Enough energy to light up every tree in town.
The Rockets, when they have their heads on straight, are as powerful and devastatingly effective as a blizzard and they buried everything about three feet under with an opening quarter of howling wind.
Meanwhile, the Spurs are looking like one of the polar ice caps that is thawing and melting from climate change.
This is only the second time in Tim Duncan’s NBA career that began in 1997-98 that the Rockets have swept the Spurs on their home floor in the season series.
“We didn’t give very good performances,” said San Antonio coach Gregg Popovich. “You can live with that from time to time. Nobody’s going to play perfect every night. But you can’t combine poor performances with a lack of physicality and a lack of discipline. They whipped us. They whipped us good.
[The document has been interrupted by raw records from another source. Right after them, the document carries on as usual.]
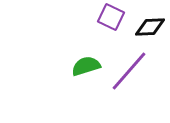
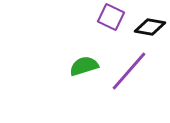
black diamond: rotated 12 degrees clockwise
green semicircle: moved 2 px left
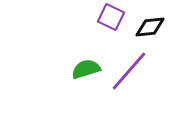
black diamond: rotated 16 degrees counterclockwise
green semicircle: moved 2 px right, 3 px down
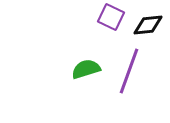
black diamond: moved 2 px left, 2 px up
purple line: rotated 21 degrees counterclockwise
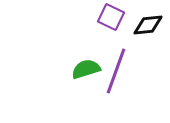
purple line: moved 13 px left
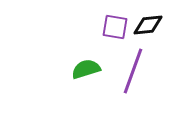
purple square: moved 4 px right, 10 px down; rotated 16 degrees counterclockwise
purple line: moved 17 px right
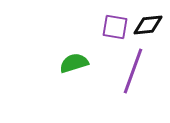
green semicircle: moved 12 px left, 6 px up
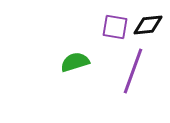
green semicircle: moved 1 px right, 1 px up
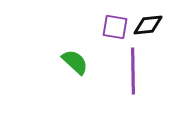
green semicircle: rotated 60 degrees clockwise
purple line: rotated 21 degrees counterclockwise
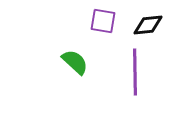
purple square: moved 12 px left, 6 px up
purple line: moved 2 px right, 1 px down
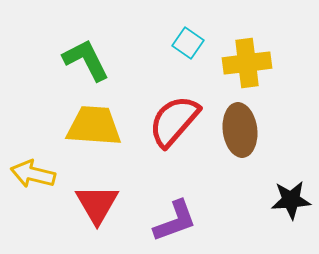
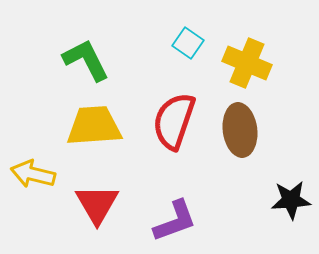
yellow cross: rotated 30 degrees clockwise
red semicircle: rotated 22 degrees counterclockwise
yellow trapezoid: rotated 8 degrees counterclockwise
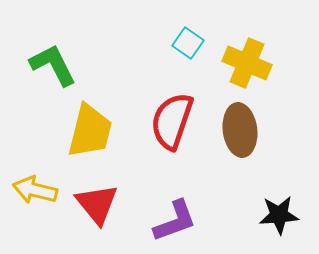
green L-shape: moved 33 px left, 5 px down
red semicircle: moved 2 px left
yellow trapezoid: moved 4 px left, 5 px down; rotated 108 degrees clockwise
yellow arrow: moved 2 px right, 16 px down
black star: moved 12 px left, 15 px down
red triangle: rotated 9 degrees counterclockwise
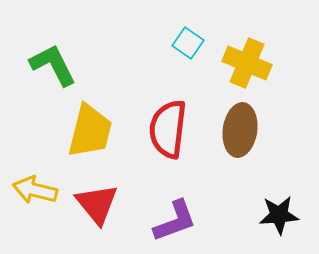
red semicircle: moved 4 px left, 8 px down; rotated 12 degrees counterclockwise
brown ellipse: rotated 15 degrees clockwise
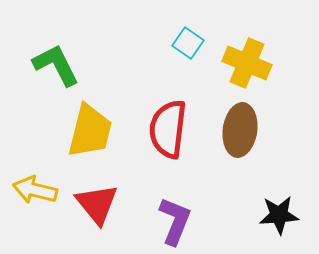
green L-shape: moved 3 px right
purple L-shape: rotated 48 degrees counterclockwise
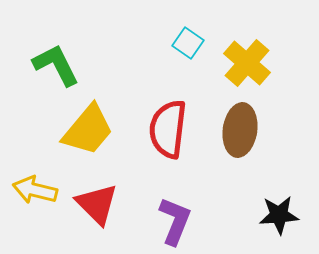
yellow cross: rotated 18 degrees clockwise
yellow trapezoid: moved 2 px left, 1 px up; rotated 26 degrees clockwise
red triangle: rotated 6 degrees counterclockwise
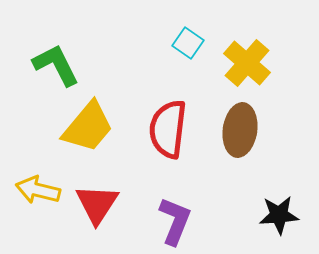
yellow trapezoid: moved 3 px up
yellow arrow: moved 3 px right
red triangle: rotated 18 degrees clockwise
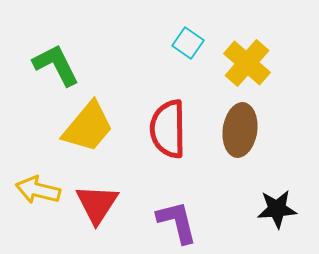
red semicircle: rotated 8 degrees counterclockwise
black star: moved 2 px left, 6 px up
purple L-shape: moved 2 px right, 1 px down; rotated 36 degrees counterclockwise
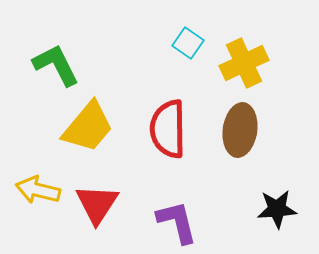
yellow cross: moved 3 px left; rotated 24 degrees clockwise
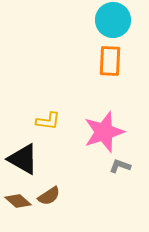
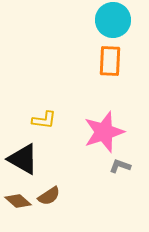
yellow L-shape: moved 4 px left, 1 px up
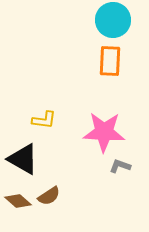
pink star: rotated 21 degrees clockwise
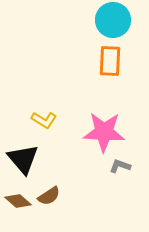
yellow L-shape: rotated 25 degrees clockwise
black triangle: rotated 20 degrees clockwise
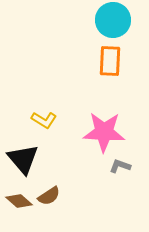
brown diamond: moved 1 px right
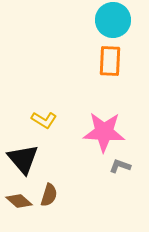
brown semicircle: moved 1 px up; rotated 40 degrees counterclockwise
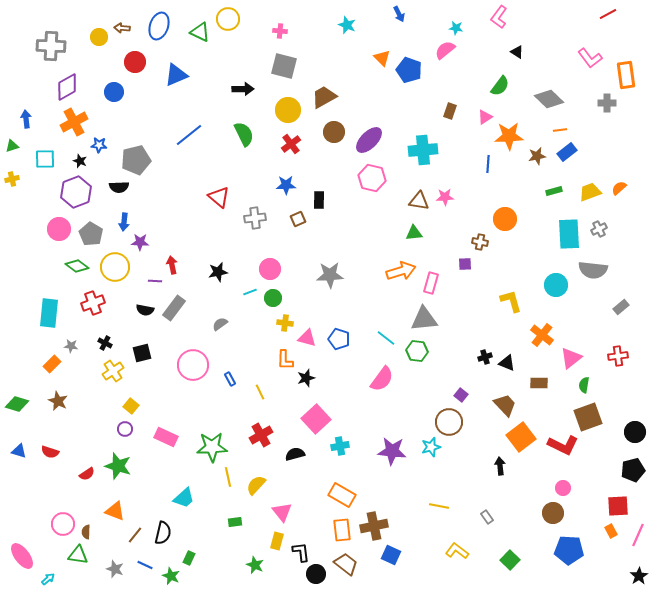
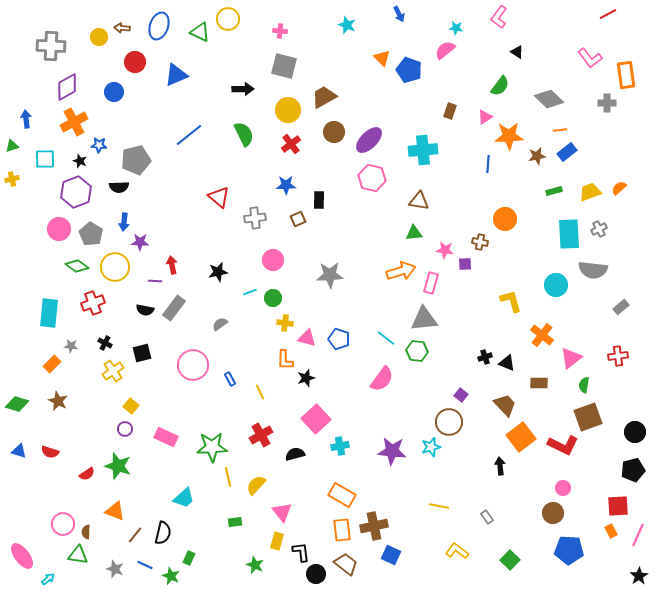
pink star at (445, 197): moved 53 px down; rotated 12 degrees clockwise
pink circle at (270, 269): moved 3 px right, 9 px up
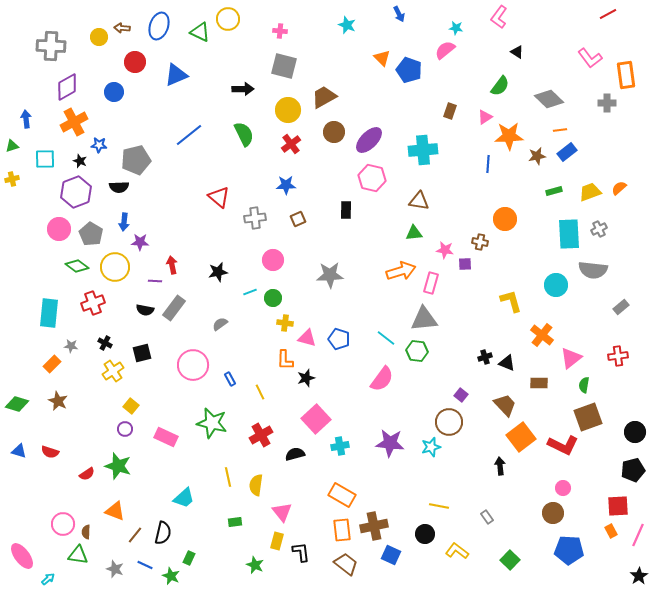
black rectangle at (319, 200): moved 27 px right, 10 px down
green star at (212, 447): moved 24 px up; rotated 16 degrees clockwise
purple star at (392, 451): moved 2 px left, 8 px up
yellow semicircle at (256, 485): rotated 35 degrees counterclockwise
black circle at (316, 574): moved 109 px right, 40 px up
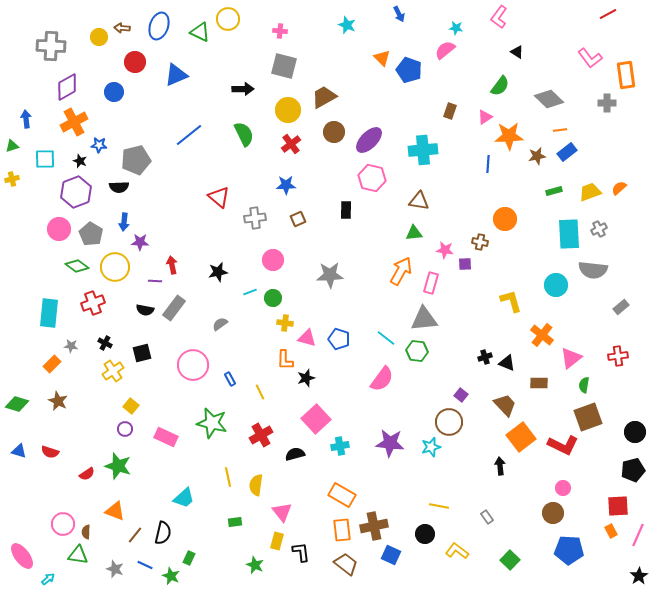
orange arrow at (401, 271): rotated 44 degrees counterclockwise
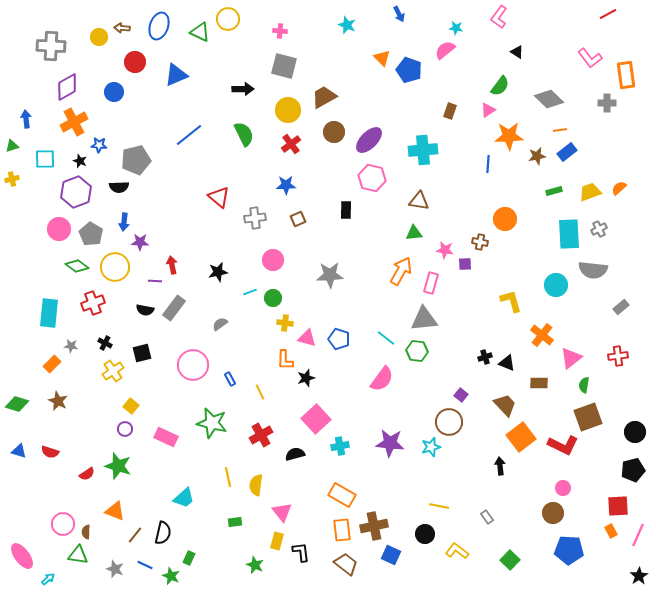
pink triangle at (485, 117): moved 3 px right, 7 px up
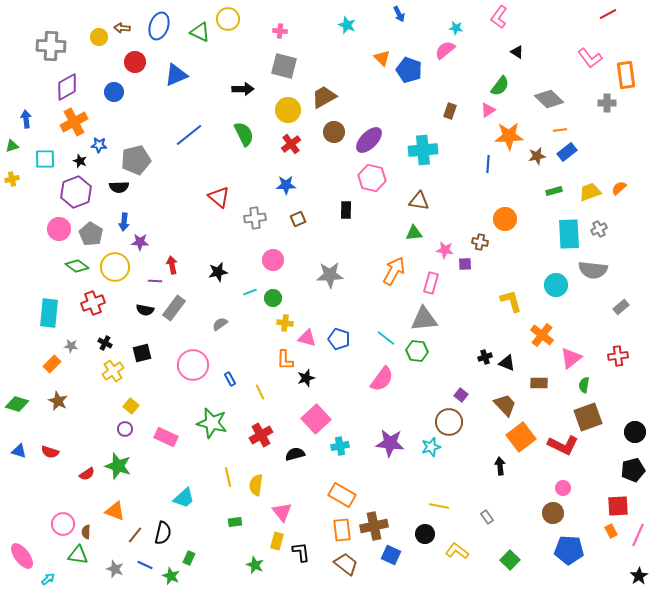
orange arrow at (401, 271): moved 7 px left
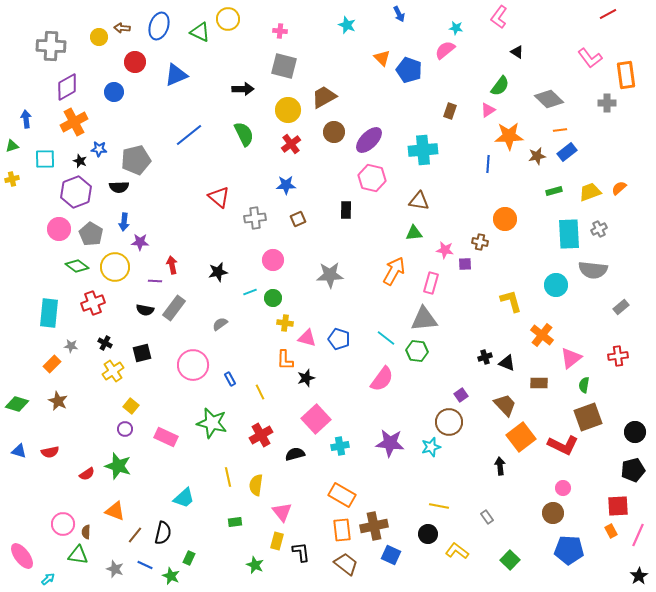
blue star at (99, 145): moved 4 px down
purple square at (461, 395): rotated 16 degrees clockwise
red semicircle at (50, 452): rotated 30 degrees counterclockwise
black circle at (425, 534): moved 3 px right
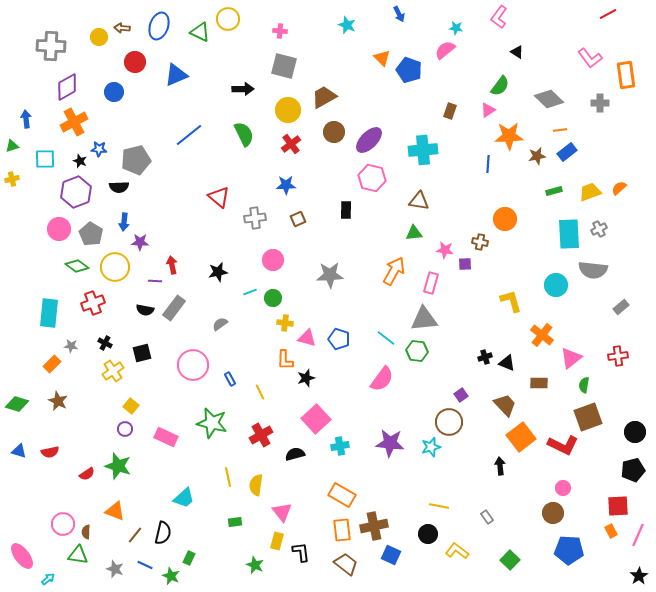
gray cross at (607, 103): moved 7 px left
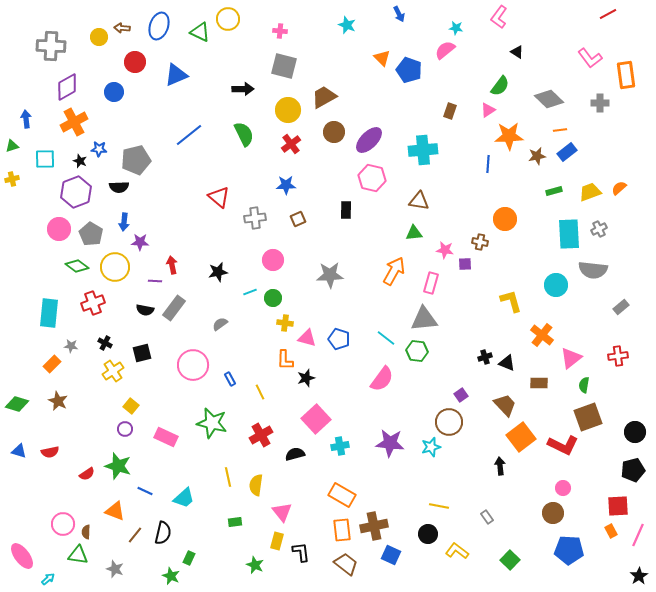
blue line at (145, 565): moved 74 px up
That’s an embarrassing loss.”
That’s also becoming a habit.
Despite their gaudy overall record, the Spurs are now 0-7 on the season against the top six teams they’ve faced, giving up 115, 112, 111, 111, 115, 113 and 94 points.
In their four home losses this season — Rockets (2), Thunder and Pacers — they have trailed by double digits every time and were down by at least 18 in three of them. It was the 10th time in their last 14 games that the Spurs have given up at least 100.
For the second time this season the Rockets were the more aggressive, more assertive, more enthusiastic, just plain better team and one full of enough youth and vigor to never have to bother to look back over their shoulders.
Except those same shoulders are carrying around losses to the lowly likes of Philly, Utah and Sacramento.
A lack of maturity or understanding?
“A little bit of both,” said Harden, who poured in 16 of his 28 points in the fourth quarter. “We’ve had quite a bit of injuries coming in and out of the lineup. We’re a fairly new team. So the more we can get our reps in with everybody available the better off we’ll be.”
Or it could more likely be a matter of the Rockets simply not bringing the same level of concentration into every game.
“We understand how good of a team San Antonio is and we want to hit first every time we come here,” said Howard. “We like the rivalry that we’re trying to establish with these guys. We look up to this team. We want to be like them one day. This is a great team. We want to play great.
“We just gotta be more consistent. It’s something we’re all working on as a team … It’s very important. We can beat a San Antonio and lose a couple of games that we should win.”
For years the Spurs have kept holding open the window on a championship era that was said to be closing and last season perhaps convinced everyone that the Big Three of Duncan, Parker and Manu Ginobili can grow older than Methuselah and never fade away. Then there is this.
For weeks now, the Rockets have shown fleeting glimpses of how often they can stomp down on the accelerator, how good they can be, how far they can go. Until the next night when they just don’t.
Sometimes a game is just a game and sometimes it’s a snapshot that shows generations changing.